NB: This is an article from PWC and is part of their Consumer Intelligence Series

PwC’s Consumer Intelligence Series interviewed 1,026 business and leisure travelers to understand how their preferences are influencing investment priorities for the world’s leading hotel loyalty programs. We analyzed their responses to gain deeper insights into four questions that focus on customer loyalty within the lodging industry:

1. Are the loyalty behaviors of the rising millennial traveler unique to this age group or indicative of a larger macro trend among travelers?

2. How does loyalty program currency value drive loyalty, engagement, and ultimately value for brands and owners?—Especially in an increasingly competitive and consolidated hotel market.

3. What do travelers find to be the most compelling aspect of hotel loyalty programs and what can hotel brands do to drive engagement? And if faced with a tradeoff between hard and soft benefits, where should hotel loyalty programs focus?

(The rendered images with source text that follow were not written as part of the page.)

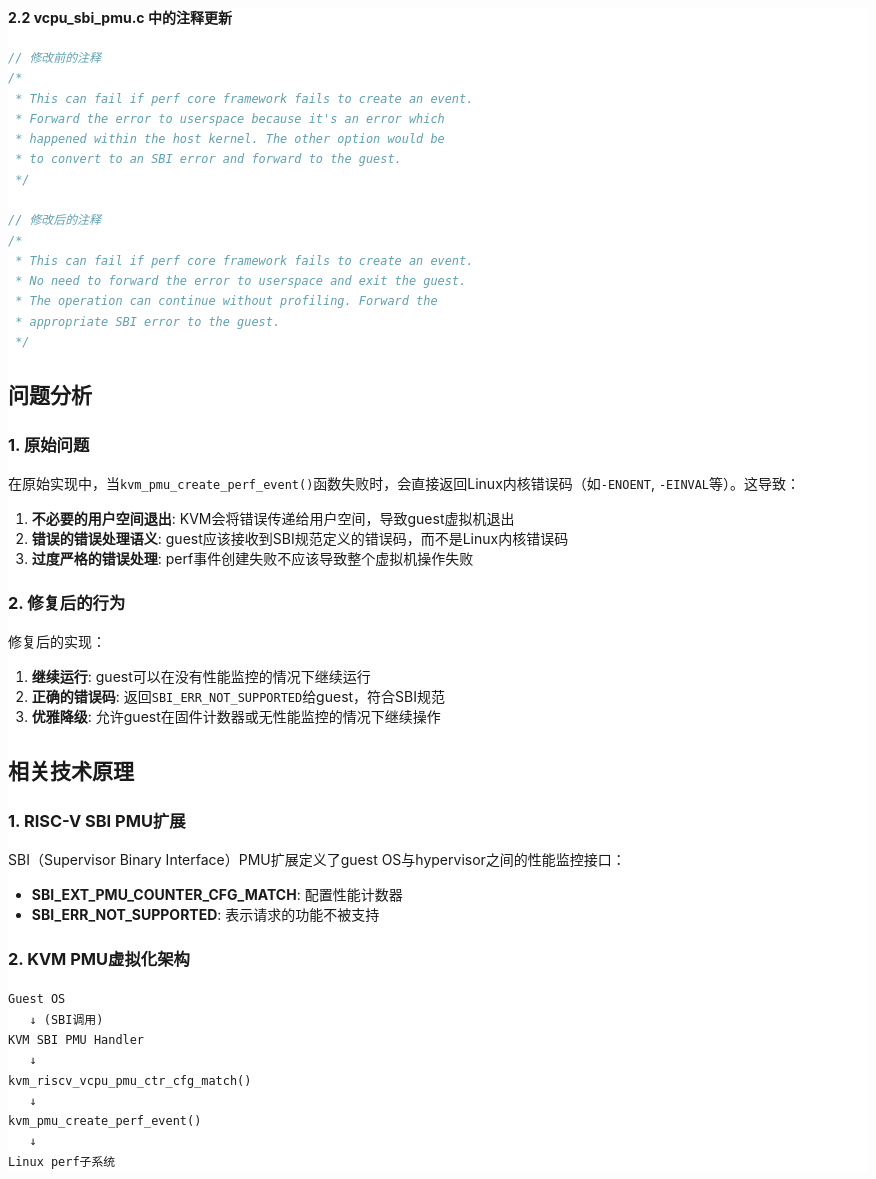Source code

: #### 2.2 vcpu_sbi_pmu.c 中的注释更新

```c
// 修改前的注释
/*
 * This can fail if perf core framework fails to create an event.
 * Forward the error to userspace because it's an error which
 * happened within the host kernel. The other option would be
 * to convert to an SBI error and forward to the guest.
 */

// 修改后的注释
/*
 * This can fail if perf core framework fails to create an event.
 * No need to forward the error to userspace and exit the guest.
 * The operation can continue without profiling. Forward the
 * appropriate SBI error to the guest.
 */
```

## 问题分析

### 1. 原始问题

在原始实现中，当`kvm_pmu_create_perf_event()`函数失败时，会直接返回Linux内核错误码（如`-ENOENT`, `-EINVAL`等）。这导致：

1. **不必要的用户空间退出**: KVM会将错误传递给用户空间，导致guest虚拟机退出
2. **错误的错误处理语义**: guest应该接收到SBI规范定义的错误码，而不是Linux内核错误码
3. **过度严格的错误处理**: perf事件创建失败不应该导致整个虚拟机操作失败

### 2. 修复后的行为

修复后的实现：

1. **继续运行**: guest可以在没有性能监控的情况下继续运行
2. **正确的错误码**: 返回`SBI_ERR_NOT_SUPPORTED`给guest，符合SBI规范
3. **优雅降级**: 允许guest在固件计数器或无性能监控的情况下继续操作

## 相关技术原理

### 1. RISC-V SBI PMU扩展

SBI（Supervisor Binary Interface）PMU扩展定义了guest OS与hypervisor之间的性能监控接口：

- **SBI_EXT_PMU_COUNTER_CFG_MATCH**: 配置性能计数器
- **SBI_ERR_NOT_SUPPORTED**: 表示请求的功能不被支持

### 2. KVM PMU虚拟化架构

```
Guest OS
   ↓ (SBI调用)
KVM SBI PMU Handler
   ↓
kvm_riscv_vcpu_pmu_ctr_cfg_match()
   ↓
kvm_pmu_create_perf_event()
   ↓
Linux perf子系统
```
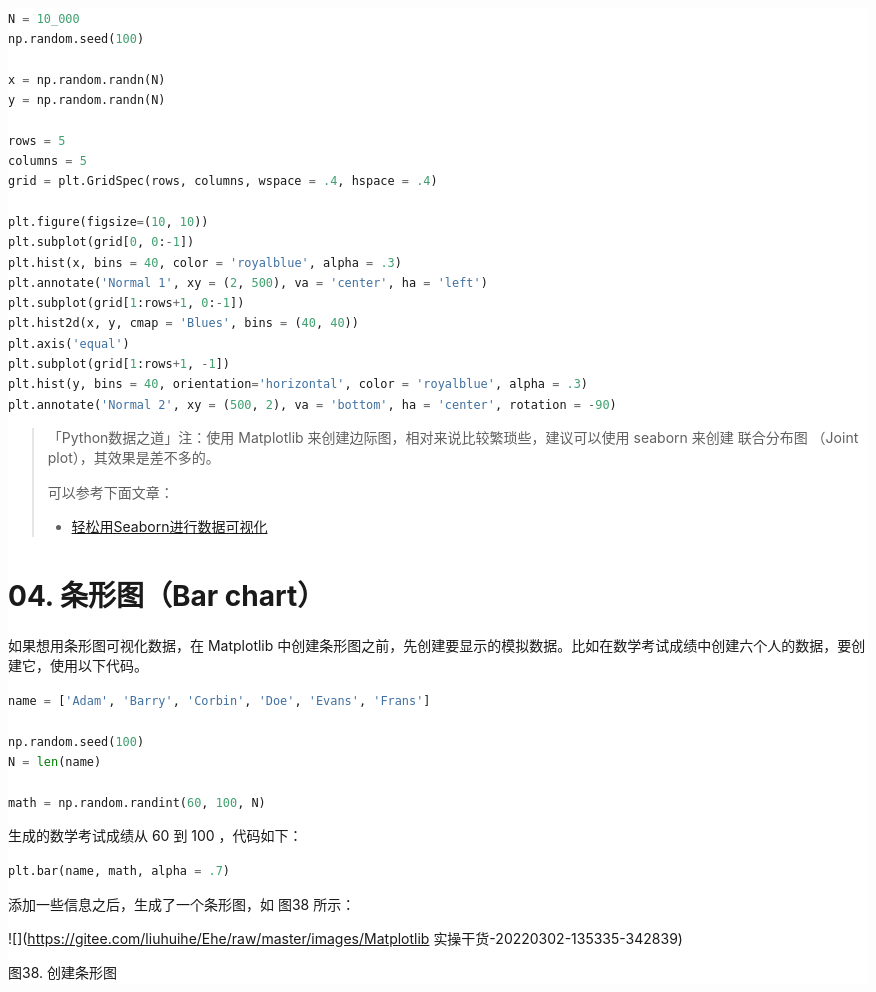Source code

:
 ```python
N = 10_000
np.random.seed(100)

x = np.random.randn(N)
y = np.random.randn(N)

rows = 5
columns = 5
grid = plt.GridSpec(rows, columns, wspace = .4, hspace = .4)

plt.figure(figsize=(10, 10))
plt.subplot(grid[0, 0:-1])
plt.hist(x, bins = 40, color = 'royalblue', alpha = .3)
plt.annotate('Normal 1', xy = (2, 500), va = 'center', ha = 'left')
plt.subplot(grid[1:rows+1, 0:-1])
plt.hist2d(x, y, cmap = 'Blues', bins = (40, 40))
plt.axis('equal')
plt.subplot(grid[1:rows+1, -1])
plt.hist(y, bins = 40, orientation='horizontal', color = 'royalblue', alpha = .3)
plt.annotate('Normal 2', xy = (500, 2), va = 'bottom', ha = 'center', rotation = -90)
```

> 「Python数据之道」注：使用 Matplotlib 来创建边际图，相对来说比较繁琐些，建议可以使用 seaborn 来创建 联合分布图 （Joint plot），其效果是差不多的。
>
> 可以参考下面文章：
>
> - [轻松用Seaborn进行数据可视化](https://mp.weixin.qq.com/s?__biz=MzI2NjY5NzI0NA%3D%3D&idx=1&mid=2247485390&scene=21&sn=48ba514aa065977b603ba7a87c6c525a#wechat_redirect)

# 04. 条形图（Bar chart）

如果想用条形图可视化数据，在 Matplotlib 中创建条形图之前，先创建要显示的模拟数据。比如在数学考试成绩中创建六个人的数据，要创建它，使用以下代码。

```python
name = ['Adam', 'Barry', 'Corbin', 'Doe', 'Evans', 'Frans']

np.random.seed(100)
N = len(name)

math = np.random.randint(60, 100, N)
```

生成的数学考试成绩从 60 到 100 ，代码如下：

```python
plt.bar(name, math, alpha = .7)
```

添加一些信息之后，生成了一个条形图，如 图38 所示：

![](https://gitee.com/liuhuihe/Ehe/raw/master/images/Matplotlib 实操干货-20220302-135335-342839)

图38. 创建条形图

4. How can traditional hotel loyalty programs compete with the increased presence of sharing economy travel options?

Key implications

1. Millennials are not unique in their attitudes and behaviors toward loyalty programs. In fact, they are quite similar to travelers aged 30+. Rather than targeting millennials per se, brands are well advised to look at all age groups as they shape and implement loyalty programs—since their attitudes and behavior are more similar than they are different.

2. As loyalty programs continue to mature, hotel companies will need to decide how to prioritize investments that drive brand engagement across all consumer segments, while simultaneously targeting the most profitable demographic. Ultimately, brands that drive the greatest engagement will likely accrue the highest revenue gains.

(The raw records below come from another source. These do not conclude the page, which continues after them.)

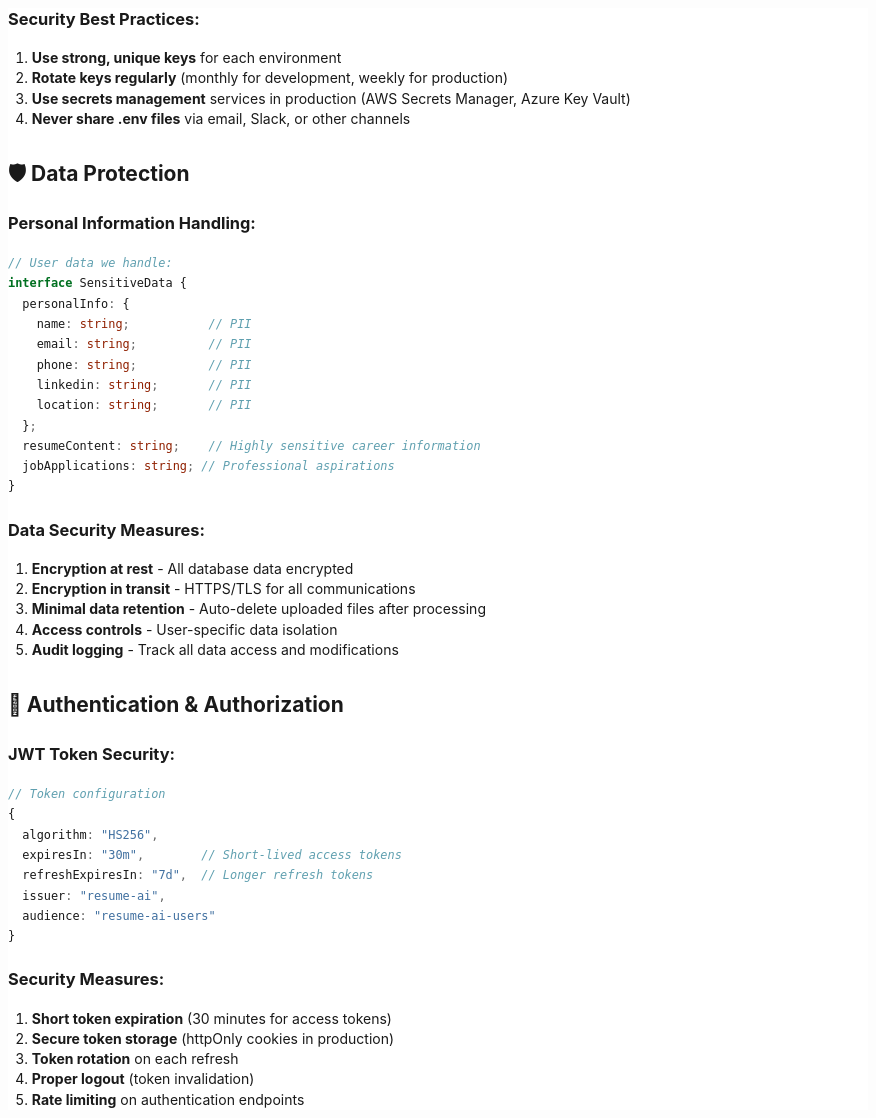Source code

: ### **Security Best Practices:**
1. **Use strong, unique keys** for each environment
2. **Rotate keys regularly** (monthly for development, weekly for production)
3. **Use secrets management** services in production (AWS Secrets Manager, Azure Key Vault)
4. **Never share .env files** via email, Slack, or other channels

## 🛡️ **Data Protection**

### **Personal Information Handling:**
```typescript
// User data we handle:
interface SensitiveData {
  personalInfo: {
    name: string;           // PII
    email: string;          // PII
    phone: string;          // PII
    linkedin: string;       // PII
    location: string;       // PII
  };
  resumeContent: string;    // Highly sensitive career information
  jobApplications: string; // Professional aspirations
}
```

### **Data Security Measures:**
1. **Encryption at rest** - All database data encrypted
2. **Encryption in transit** - HTTPS/TLS for all communications
3. **Minimal data retention** - Auto-delete uploaded files after processing
4. **Access controls** - User-specific data isolation
5. **Audit logging** - Track all data access and modifications

## 🔐 **Authentication & Authorization**

### **JWT Token Security:**
```typescript
// Token configuration
{
  algorithm: "HS256",
  expiresIn: "30m",        // Short-lived access tokens
  refreshExpiresIn: "7d",  // Longer refresh tokens
  issuer: "resume-ai",
  audience: "resume-ai-users"
}
```

### **Security Measures:**
1. **Short token expiration** (30 minutes for access tokens)
2. **Secure token storage** (httpOnly cookies in production)
3. **Token rotation** on each refresh
4. **Proper logout** (token invalidation)
5. **Rate limiting** on authentication endpoints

3. After room quality, business and leisure travelers have different criteria for preferences and loyalty programs. Room price is less relevant to business travelers since they’re usually not paying; loyalty programs are important because they mean free nights down the road. Leisure travelers meanwhile, are more price-sensitive. Brands are well advised to tailor benefits and loyalty programs accordingly.

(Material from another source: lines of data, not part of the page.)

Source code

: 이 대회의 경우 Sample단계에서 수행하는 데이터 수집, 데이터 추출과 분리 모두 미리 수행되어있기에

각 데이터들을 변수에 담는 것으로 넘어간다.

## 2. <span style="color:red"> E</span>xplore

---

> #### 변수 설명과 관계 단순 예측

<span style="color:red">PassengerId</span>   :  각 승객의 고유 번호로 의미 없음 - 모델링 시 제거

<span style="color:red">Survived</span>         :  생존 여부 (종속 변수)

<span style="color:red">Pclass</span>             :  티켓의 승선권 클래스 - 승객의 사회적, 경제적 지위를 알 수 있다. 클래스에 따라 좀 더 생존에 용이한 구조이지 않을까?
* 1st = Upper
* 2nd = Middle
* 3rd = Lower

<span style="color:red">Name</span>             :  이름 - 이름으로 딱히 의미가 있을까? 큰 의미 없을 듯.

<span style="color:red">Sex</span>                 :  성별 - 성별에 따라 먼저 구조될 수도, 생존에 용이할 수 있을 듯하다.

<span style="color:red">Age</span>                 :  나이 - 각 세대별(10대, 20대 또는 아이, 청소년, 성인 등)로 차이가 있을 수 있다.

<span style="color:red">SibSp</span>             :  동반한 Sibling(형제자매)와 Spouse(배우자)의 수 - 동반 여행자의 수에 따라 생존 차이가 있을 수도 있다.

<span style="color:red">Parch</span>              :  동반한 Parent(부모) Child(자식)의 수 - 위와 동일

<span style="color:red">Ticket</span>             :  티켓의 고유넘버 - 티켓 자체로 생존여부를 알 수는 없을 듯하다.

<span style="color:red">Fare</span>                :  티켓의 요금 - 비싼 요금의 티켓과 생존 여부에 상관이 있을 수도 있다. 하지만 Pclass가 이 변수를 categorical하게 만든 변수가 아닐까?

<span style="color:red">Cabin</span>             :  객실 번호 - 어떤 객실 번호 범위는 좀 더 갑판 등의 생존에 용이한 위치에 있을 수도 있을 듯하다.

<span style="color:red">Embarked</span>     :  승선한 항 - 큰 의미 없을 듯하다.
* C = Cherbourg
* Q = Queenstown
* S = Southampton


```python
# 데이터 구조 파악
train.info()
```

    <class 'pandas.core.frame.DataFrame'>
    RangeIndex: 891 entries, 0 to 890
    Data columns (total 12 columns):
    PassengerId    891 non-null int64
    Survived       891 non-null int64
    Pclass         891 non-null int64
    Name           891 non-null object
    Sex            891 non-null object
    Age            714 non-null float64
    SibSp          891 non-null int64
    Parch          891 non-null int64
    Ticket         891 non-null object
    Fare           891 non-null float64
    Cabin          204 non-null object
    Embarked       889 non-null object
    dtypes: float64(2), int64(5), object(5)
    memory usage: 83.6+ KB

4. While the sharing economy has garnered a lot of attention, most travelers—other than adventureseeking young millennials—are wary of the unknown quality the sharing economy represents. Rather, they want the reassurance that a brand name provides the guarantee of safety, security, and quality. An opportunity may exist for hospitality companies to align with sharing-economy partners; however, many questions around the execution of that model exist.